Yargıtay Hukuk Genel Kurulu 2013/1108 Esas 2014/768 Karar Sayılı İlamı

Hukuk Genel Kurulu         2013/1108 E.  ,  2014/768 K.

    "İçtihat Metni"

    MAHKEMESİ : Büyükçekmece 2. Asliye Hukuk Mahkemesi
    TARİHİ : 04/02/2013
    NUMARASI : 2012/1006-2013/116

    Taraflar arasındaki “alacak” davasından dolayı yapılan yargılama sonunda; Büyükçekmece 2. Asliye Hukuk Mahkemesi’nce davanın kısmen kabulüne dair verilen 28.11.2011 gün ve 2011/816 E., 2011/755 K. sayılı kararın incelenmesi davalı vekili tarafından istenilmesi üzerine, Yargıtay 13. Hukuk Dairesi’nin 11.04.2012 gün ve 2012/7050 E., 2012/9950 K. sayılı ilamı ile;
    (...Davacı, emlak komisyoncusu olduğunu, davalı ile tellallık sözleşmesi imzaladığını, davalının kendilerini devredışı bırakarak gösterilen taşınmazı eşi adına satın aldığını, bu nedenle sözleşmedeki %6 ceza-i şart ve KDV alacağı olarak 9.912,00 TL’nin faizi ile davalıdan tahsiline karar verilmesini istemiştir.
    Davalı, davanın reddini dilemiştir.
    Mahkemece, davanın kısmen kabulü ile 7.434,00 TL komisyon ücreti ve cezai şart alacağının ticari faizi ile birlikte davalıdan tahsili ile davacıya verilmesine karar verilmiş, karar davalı tarafından temyiz edilmiştir.
    1-Dosyadaki yazılara, kararın dayandığı delillerle yasaya uygun gerektirici nedenlere ve özellikle delillerin takdirinde bir isabetsizlik bulunmamasına göre davalının sair temyiz itirazlarının reddi gerekir.
    2-Dava, emlak komisyoncusu olan davacının, davalı ile arasındaki tellallık sözleşmesi davalı tarafça ihlal edildiğinden sözleşmeye göre kararlaştırılan ceza-i şart ve KDV alacağına ilişkindir. Davacı, dava dilekçesinde 28.09.2009 tarihinde taraflar arasında akdedilen sözleşmedeki ceza-i şartın davalıdan tahsilini istemiş olduğu gözetilip, mahkemece, sözleşmede taşınmazın bedeli olarak kararlaştırılan 140.000,00 TL bedel üzerinden istenen %6 oranında ceza-i şartın hesaplanıp Borçlar Kanunu 160/son maddesi uyarınca hesaplanan bu bedel üzerinden indirim yapılarak karar verilmesi gerekirken, gerekçede yazılı şekilde yanlış oranlar üzerinden hesaplama yapılıp yazılı şekilde davanın kısmen kabulüne karar verilmesi usul ve yasaya aykırı olup, bozmayı gerektirir.
    3-Bozma nedenine göre davalının vekalet ücretine ilişkin temyiz itirazlarının bu aşamada incelenmesine yerolmadığına...) gerekçesiyle bozularak dosya yerine geri çevrilmekle yeniden yapılan yargılama sonunda, mahkemece önceki kararda direnilmiştir.
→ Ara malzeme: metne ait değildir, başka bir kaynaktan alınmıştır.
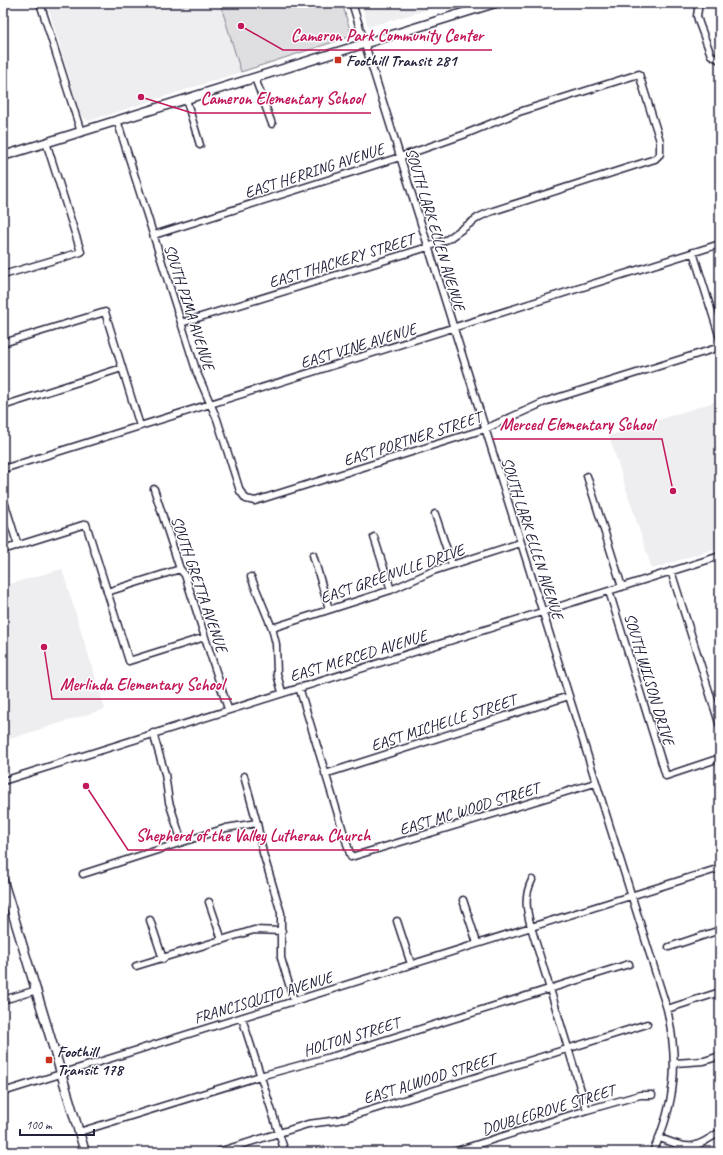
<svg xmlns="http://www.w3.org/2000/svg" width="723" height="1155" viewBox="0 0 723 1155" font-family="Caveat,sans-serif">
	<style>
		.built { fill: #eeeef1 }
		.green { fill: #dfdfe2; stroke: #80808e }
		.lines { fill: none; stroke-linecap: round; stroke-linejoin: round }
		.minor-casing { stroke: #22223b; stroke-width: 9 }
		.major-casing { stroke: #22223b; stroke-width: 11 }
		.minor { stroke: #fff; stroke-width: 6 }
		.major { stroke: #fff; stroke-width: 8 }
		.poi-dot { fill: #c8321e; stroke: #fff; stroke-width: 1.5 }
		.labels { text-anchor: middle; stroke-width: 3; stroke-linejoin: round; paint-order: stroke }
		.poi-label { font-size: 16px; font-weight: bold; fill: #22223b; stroke: #fff; text-anchor: start }
		.street-label { font-size: 16px; fill: #22223b; stroke: #fff }
		.leader { fill: none; stroke: #c2185b; stroke-width: 1.5 }
		.callout-dot { fill: #c2185b; stroke: #fff; stroke-width: 1.5 }
		.callout-label { font-size: 17px; text-anchor: middle; font-weight: bold; fill: #c2185b; stroke: #fff; stroke-width: 3; stroke-linejoin: round; paint-order: stroke }
	</style>
	<rect width="100%" height="100%" fill="#fff"/>
	<filter id="ink" filterUnits="userSpaceOnUse"><feTurbulence type="fractalNoise" baseFrequency=".025" numOctaves="2"/><feDisplacementMap in="SourceGraphic" scale="8" xChannelSelector="R" yChannelSelector="G"/><feConvolveMatrix kernelMatrix="1 2 1 2 8 2 1 2 1" color-interpolation-filters="sRGB"/></filter>
	<g filter="url(#ink)">
		<path class="built" d="M 47,3 L 220,3 L 241,72 L 89,121 L 81,116 Z
			M 361,3 L 451,3 L 368,27 Z
			M 720,400 L 720,547 L 652,569 L 609,436 Z
			M 62,569 L 105,709 L 3,741 L 3,586 Z"/>
		<path class="green" d="M 220,3 L 342,3 L 352,36 L 241,72 Z"/>
		<g class="lines">
			<g class="minor-casing">
				<path id="minor" d="M 40,3 L 81,132
					M 352,3 L 667,1009 C 679,1062 676,1102 653,1152
					M 699,3 L 697,16 L 699,23 L 711,55 L 720,60
					M 255,78 L 272,124
					M 186,99 L 200,145
					M 117,120 L 197,373 L 217,419 L 240,491 L 246,499 L 255,501 L 485,429 L 547,401 L 720,347
					M 154,235 L 400,157 L 463,135 L 519,112 L 639,74 L 660,141 L 660,154 L 655,159 L 490,212 L 479,217 L 448,239 L 428,247 L 181,323
					M 693,252 L 720,338
					M 3,275 L 81,252 L 46,142
					M 3,343 L 105,312 L 140,426
					M 3,406 L 122,368
					M 3,469 L 720,244
					M 587,476 L 622,587
					M 154,489 L 180,569 L 185,575 L 228,709
					M 3,498 L 18,546
					M 435,514 L 452,565
					M 374,537 L 391,590
					M 3,550 L 86,524 L 129,661 L 205,637
					M 313,555 L 329,609
					M 671,571 L 720,726
					M 251,577 L 272,628 L 276,644 L 277,674 L 282,692
					M 609,591 L 666,776 L 720,758
					M 107,592 L 180,569
					M 272,628 L 391,590 L 433,571 L 520,543
					M 299,687 L 351,857 L 595,783
					M 153,733 L 165,774 L 169,802 L 182,842
					M 325,774 L 569,696
					M 244,776 L 257,823 L 263,853 L 281,913 L 281,958 L 294,1001
					M 3,781 L 720,556
					M 83,874 L 226,828 L 257,823
					M 532,880 C 524,896 526,909 531,927 L 587,1110
					M 463,900 L 477,943
					M 209,902 L 222,940
					M 150,920 L 163,959
					M 397,921 L 411,964
					M 669,947 L 720,930
					M 136,966 L 254,930 L 282,931
					M 3,1000 L 37,990
					M 667,1009 L 720,992
					M 242,1018 L 285,1152
					M 675,1063 L 704,1061 L 720,1056
					M 3,1092 L 720,868
					M 79,1132 L 260,1076 L 334,1056 L 629,964
					M 660,1138 C 692,1150 691,1150 720,1132
					M 218,1152 L 308,1124 L 339,1120 L 647,1024
					M 453,1152 L 587,1110 L 640,1095 L 652,1095"/>
			</g>
			<g class="major-casing">
				<path id="major" d="M 3,156 L 495,3
					M 3,881 L 85,1152"/>
			</g>
			<use href="#minor" class="minor"/>
			<use href="#major" class="major"/>
		</g>
	</g>
	<g class="poi-dot">
		<rect x="334" y="56" width="8" height="8" rx="2"/>
		<rect x="45" y="1056" width="8" height="8" rx="2"/>
	</g>
	<g class="labels">
		<g class="poi-label">
			<text x="346" y="66">Foothill Transit 281</text>
			<text x="57" y="1057">Foothill<tspan x="57" dy="18">Transit 178</tspan></text>
		</g>
		<g class="street-label">
			<text transform="translate(314 170) rotate(-18)" y="6">EAST HERRING AVENUE</text>
			<text transform="translate(436 229) rotate(73)" y="6">SOUTH LARK ELLEN AVENUE</text>
			<text transform="translate(341 260) rotate(-17)" y="6">EAST THACKERY STREET</text>
			<text transform="translate(190 307) rotate(72)" y="6">SOUTH PIMA AVENUE</text>
			<text transform="translate(358 345) rotate(-17)" y="6">EAST VINE AVENUE</text>
			<text transform="translate(412 438) rotate(-18)" y="6">EAST PORTNER STREET</text>
			<text transform="translate(533 538) rotate(72)" y="6">SOUTH LARK ELLEN AVENUE</text>
			<text transform="translate(392 573) rotate(-19)" y="6">EAST GREENVLLE DRIVE</text>
			<text transform="translate(200 584) rotate(71)" y="6">SOUTH GRETTA AVENUE</text>
			<text transform="translate(358 655) rotate(-17)" y="6">EAST MERCED AVENUE</text>
			<text transform="translate(650 679) rotate(73)" y="6">SOUTH WILSON DRIVE</text>
			<text transform="translate(443 722) rotate(-18)" y="6">EAST MICHELLE STREET</text>
			<text transform="translate(469 808) rotate(-17)" y="6">EAST MC WOOD STREET</text>
			<text transform="translate(263 997) rotate(-17)" y="6">FRANCISQUITO AVENUE</text>
			<text transform="translate(351 1036) rotate(-17)" y="6">HOLTON STREET</text>
			<text transform="translate(429 1078) rotate(-17)" y="6">EAST ALWOOD STREET</text>
			<text transform="translate(548 1109) rotate(-17)" y="6">DOUBLEGROVE STREET</text>
		</g>
	</g>
	<path class="leader" d="M241 26L283 50H492M141 97L192 113H371M673 491L662 439H492M44 647L52 699H232M86 786L128 850H379"/>
	<g class="callout-dot">
		<circle cx="241" cy="26" r="4"/>
		<circle cx="141" cy="97" r="4"/>
		<circle cx="673" cy="491" r="4"/>
		<circle cx="44" cy="647" r="4"/>
		<circle cx="86" cy="786" r="4"/>
	</g>
	<g class="callout-label">
		<text x="387" y="41">Cameron Park Community Center</text>
		<text x="282" y="104">Cameron Elementary School</text>
		<text x="577" y="430">Merced Elementary School</text>
		<text x="142" y="690">Merlinda Elementary School</text>
		<text x="253" y="841">Shepherd of the Valley Lutheran Church</text>
	</g>
	<rect width="723" height="1155" fill="none" stroke="#fff" stroke-width="16"/>
	<rect x="8" y="8" width="707" height="1139" fill="none" stroke="#22223b" stroke-width="1.5" filter="url(#ink)"/>
	<path d="M20 1129v6h74v-6" fill="none" stroke="#22223b" stroke-width="2"/>
	<text x="26" y="1129" font-size="12" fill="#22223b" stroke="#ffffff" stroke-width="3" paint-order="stroke">100 m</text>
</svg>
    HUKUK GENEL KURULU KARARI

    Hukuk Genel Kurulu’nca incelenerek direnme kararının süresinde temyiz edildiği anlaşıldıktan ve dosyadaki kağıtlar okunduktan sonra gereği görüşüldü:
    Dava, tellallık sözleşmesinden kaynaklanan alacağın tahsili istemine ilişkindir.
    Davacı vekili, müvekkili şirket ile davalı arasında 28.09.2009 tarihinde tellallık sözleşmesi imzalandığını, bu sözleşme uyarınca müvekkilinin A.K. Mah., S. Ap., No: . B, D:. Beylikdüzü/İstanbul adresinde gösterdiği dairenin davalı tarafından beğenildiğini, ancak davalının, müvekkilinden habersiz satıcıyla anlaşarak müvekkilini saf dışı etmek suretiyle eşi Sabahat Uçankuş adına 140.000,00 TL bedelle daireyi satın alındığını, müvekkilinin tellallık sözleşmesinin gereklerini yerine getirdiğini ve bu nedenle de sözleşmede kararlaştırılan ücrete hak kazandığını, ileri sürerek 140.000,00 TL’nin % 6 + KDV’si, olan 9.912,00 TL tellallık ücretinin davalıdan tahsiline karar verilmesini talep etmiştir.
    Davalı vekili, dava konusu edilen dairenin satın alınmasında davacının hiçbir aracılık faaliyetinin bulunmadığını, konut sahibi ile birebir görüşülerek dairenin satın alındığını, sözleşmede yer alan ve müvekkili tarafından satın alınan ikinci adresin müvekkilinin haberi olmaksızın sonradan yazıldığını, tellallık sözleşmesindeki ilk dairenin tarafına gösterildiğini, fakat dairenin tarafınca beğenilmediğini, satın alınan dairenin aracı olmaksızın satın alındığını savunarak davanın reddini savunmuştur.
    Mahkemece, davanın kısmen kabulüne ilişkin verilen ilk kararın kısa karar ile hüküm arasında çelişki bulunması nedeniyle bozulması sonrasında yeniden yapılan yargılamada, taraflar arasındaki sözleşme hükümlerine göre satış bedeli olan 140.000,00 TL’nin (%3+KDV)’si 4.956,00 TL komisyon ücreti alacağı ve satış rakamının (%3+KDV)’si tutarındaki cezai şart alacağı karşılığı 4.956,00 TL cezai şart alacağından BK.nun l6l/son maddesi uyarınca %50 oranında indirim yapılmak suretiyle hesaplanan 2.478,00 TL cezai şart alacağı olmak üzere toplam 7.434,00 TL komisyon ücreti ve cezai şart alacağının, davalıdan tahsilinin gerektiği gerekçesiyle davanın kısmen kabulüne karar verilmiştir.
    Davalı vekilinin temyizi üzerine karar, Özel Dairece yukarıda başlık bölümünde gösterilen nedenlerle bozulmuştur.
    Yerel Mahkemece, önceki kararda direnilmiş; hükmü temyize davalı vekili getirmiştir.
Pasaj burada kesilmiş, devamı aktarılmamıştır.